Finally, the set of namespaces is completely extendable; frameworks built on top of CherryPy can easily add new namespaces that behave in whatever fashion desired. And, because all such extensions must be in a namespace, users have a much easier time noticing, comprehending, and finding help on how to use your extension.

Object-oriented extensions

WSGI middleware is often seen as a dumping ground for various functionalities; developers have grand, collectivistic dreams that all the "tough bits" of web development can be made into middleware once and shared freely among all projects. This simply isn't possible. Although some such features should be and have been developed and shared in this manner, there are many more which cannot. In fact, existing middleware (provided by Paste, flup or selector) already offers nearly the complete range of functionalities which middleware can comfortably take.

CherryPy provides a set of Tools and Toolboxes, in addition to middleware, for several reasons:

First, extensions are easier to write as a Tool than as WSGI middleware, because Tools have complete access to the full, beautiful CherryPy API.

Second, Tools are easier to declare than WSGI middleware. Tools can be declared in config files, in startup scripts, at the controller level, as attributes on a page handler method, as decorators on a handler method, and finally can be called directly inside handlers.

Third, Tools are easier to apply than WSGI middleware. Because of its nested nature, WSGI middleware is extremely limited in the types of tasks it can undertake. Forcing more complex needs into middleware results in "too much magic". In addition, the WSGI protocol is itself complicated, and it is especially difficult to get all of the corner cases right.

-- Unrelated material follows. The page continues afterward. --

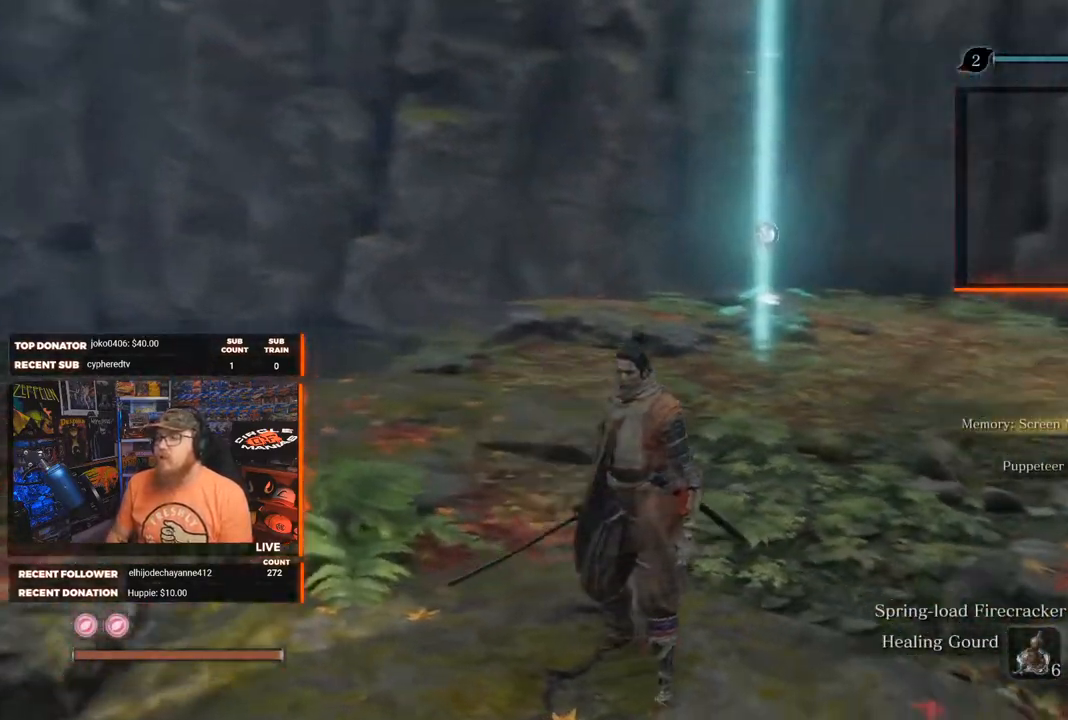
{"buttons": [], "left_stick": "up-left", "right_stick": "center", "events": [[150, "right_stick", "center"], [483, "left_stick", "up-left"]]}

For just one example, PEP 333 says, "...middleware must return an iterable as soon as its underlying application returns an iterable. It is also forbidden for middleware to use the write() callable to transmit data that is yielded by an underlying application. Middleware may only use their parent server's write() callable to transmit data that the underlying application sent using a middleware-provided write() callable." This limitation alone denies any sort of middleware which:

1. composes content from multiple sources,
2. adds or removes content blocks from the response based on upstream content, or
3. performs any flow-control during the response.

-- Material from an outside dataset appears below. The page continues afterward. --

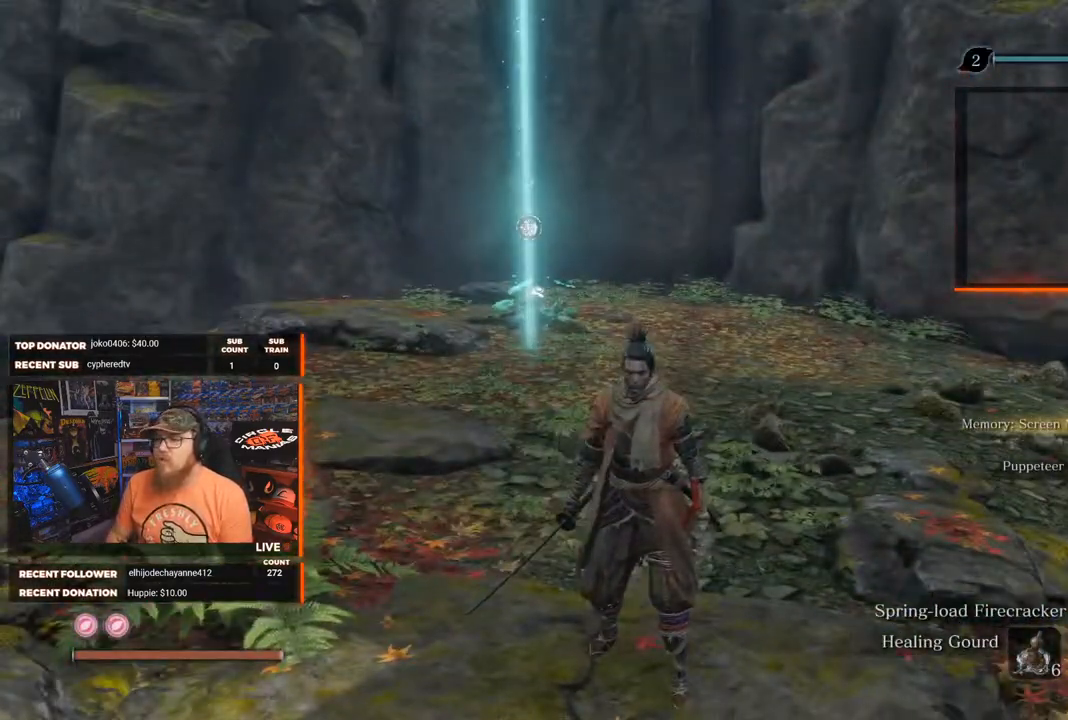
{"buttons": [], "left_stick": "up", "right_stick": "center", "events": [[100, "left_stick", "up"]]}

...and this is just one item from the spec. Nearly every paragraph in the spec contains similar "gotchas" and limitations. WSGI servers must understand and obey one set of these. WSGI applications (or hopefully, frameworks) must understand and obey another. WSGI middleware must understand and obey them all.

Fourth, Tools are easier to manage than WSGI middleware. CherryPy provides a rich set of hooks and a robust, prioritized process for you to run your extensions when you want, where you want, and how you want. Tool authors have complete control over these aspects; WSGI middleware authors do not. It is not uncommon at all for HTTP features to require a precise order of application; for example, gzip MUST run after response encoding, and caching of the response should occur after both. WSGI middleware, precisely because of its decentralized nature, gives no help to either authors or deployers to solve these kinds of conflicts. CherryPy, on the other hand, understands these issues, and provides a priority-declaration system for Tool authors. Builtin tools (like encode, gzip, and caching) already have these priorities in the correct order. And, in the face of inevitable variance and change, deployers have the right and ability to override these settings.

Finally, Tools are easier to coordinate than WSGI middleware. Recently, we have seen a demand appear for more specification of common tasks that different middlewares would undertake. This shows that the WSGI interface, as simple as it is, cannot fulfill the promise of pluggability without a minimum of understanding across implementations. This is completely fair and sane and will indeed increase pluggability. It will also eventually reduce the WSGI components offered, because not following the specification will put you out of business. Interestingly, PJE was not keen on this idea.

Paste often gets more credit in the WSGI world because it was the first package written expressly to meet the needs and potential of WSGI. CherryPy, in contrast, was written to meet the needs of users, and WSGI has been more carefully integrated into the code. Unfortunately, some onlookers have interpreted this difference between the two projects to mean that CherryPy is "against" WSGI. This is not CherryPy's stance at all; in fact, we could say that with Pylons and Paste, CherryPy is one of the most coherent WSGI stacks. Just look at all the different ways to manage WSGI components with CherryPy 3. But wherever CherryPy provides WSGI integration, the user API looks like normal, object-oriented Python. Wherever Paste exposes WSGI, it looks like WSGI.

But there's a more insidious problem with moving features to middleware. Despite the rhetoric, frameworks are not evil per se; they provide a common interface to all components and are crucial for performing expensive operations once. WSGI does provide a lowest-common-denominator interface, but few people want to program to the WSGI interface all day long. PEP 333 says this itself: "Note, however, that simplicity of implementation for a framework author is not the same thing as ease of use for a web application author. WSGI presents an absolutely "no frills" interface to the framework author, because bells and whistles like response objects and cookie handling would just get in the way of existing frameworks' handling of these issues. Again, the goal of WSGI is to facilitate easy interconnection of existing servers and applications or frameworks, not to create a new web framework."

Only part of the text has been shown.